**WHAT THE TASK REQUIRES:** Look below for the line that contains "cy_px: -2975", then copy it and each following line exactly, through and including the line that contains "exposure_s: 1/500".

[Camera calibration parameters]
-------------------------
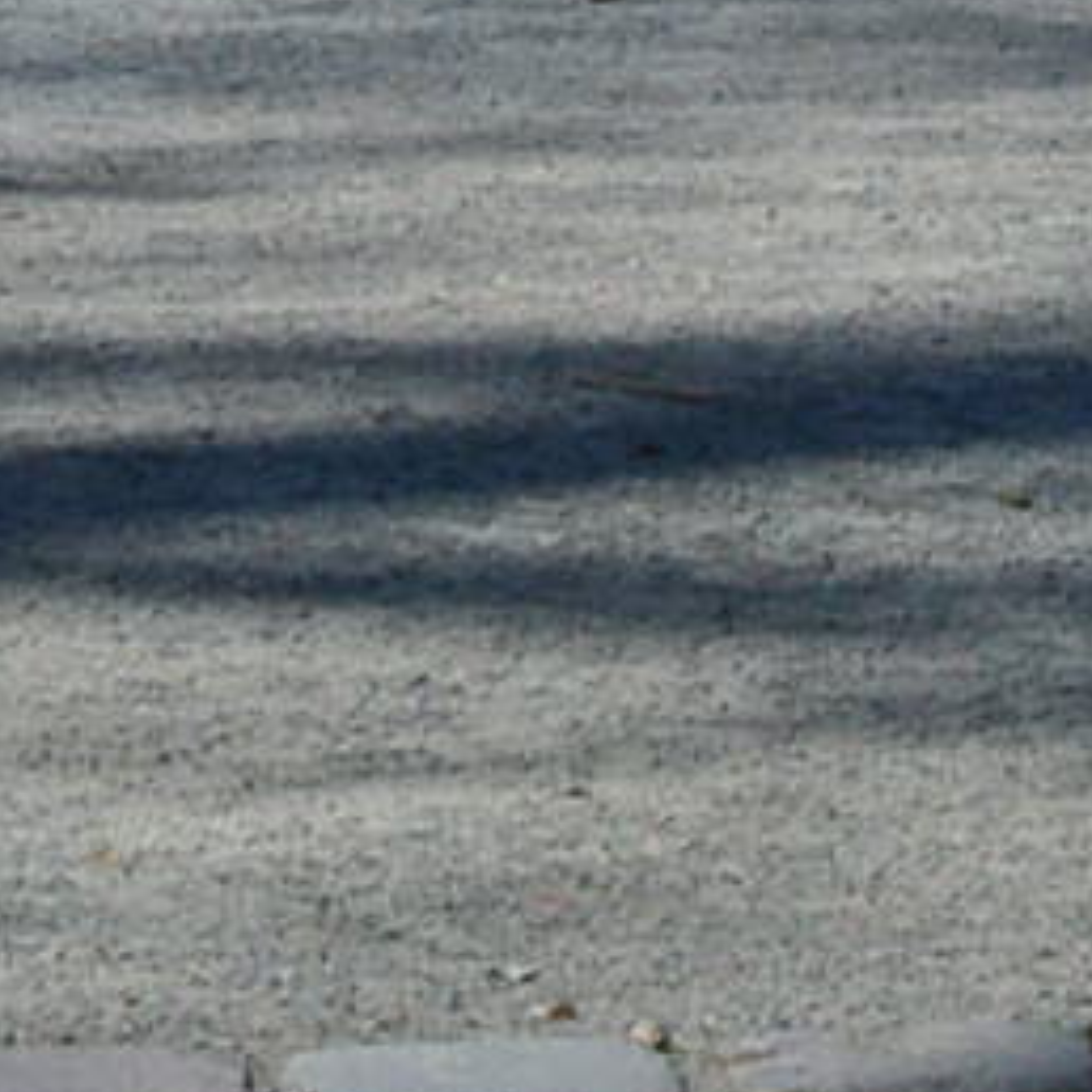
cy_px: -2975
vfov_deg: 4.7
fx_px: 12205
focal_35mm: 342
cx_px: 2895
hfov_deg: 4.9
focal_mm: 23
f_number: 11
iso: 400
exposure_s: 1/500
-------------------------
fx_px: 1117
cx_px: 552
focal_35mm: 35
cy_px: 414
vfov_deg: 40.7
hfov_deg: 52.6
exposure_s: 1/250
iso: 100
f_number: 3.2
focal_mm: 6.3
-------------------------
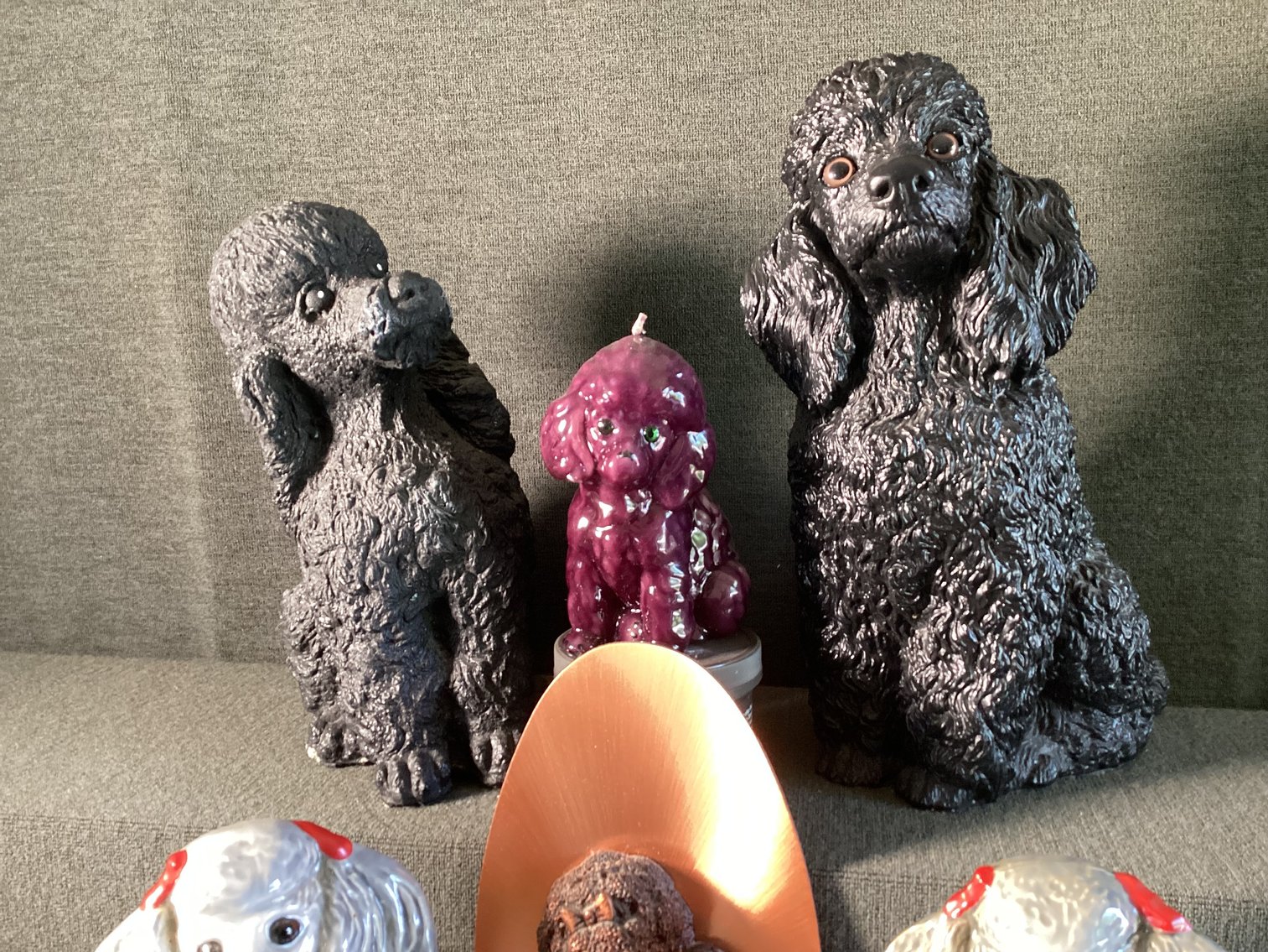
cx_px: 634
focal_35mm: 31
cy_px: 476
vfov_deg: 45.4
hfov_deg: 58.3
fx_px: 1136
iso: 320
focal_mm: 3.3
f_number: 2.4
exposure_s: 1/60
-------------------------
**RESPONSE:**
cy_px: -2975
vfov_deg: 4.7
fx_px: 12205
focal_35mm: 342
cx_px: 2895
hfov_deg: 4.9
focal_mm: 23
f_number: 11
iso: 400
exposure_s: 1/500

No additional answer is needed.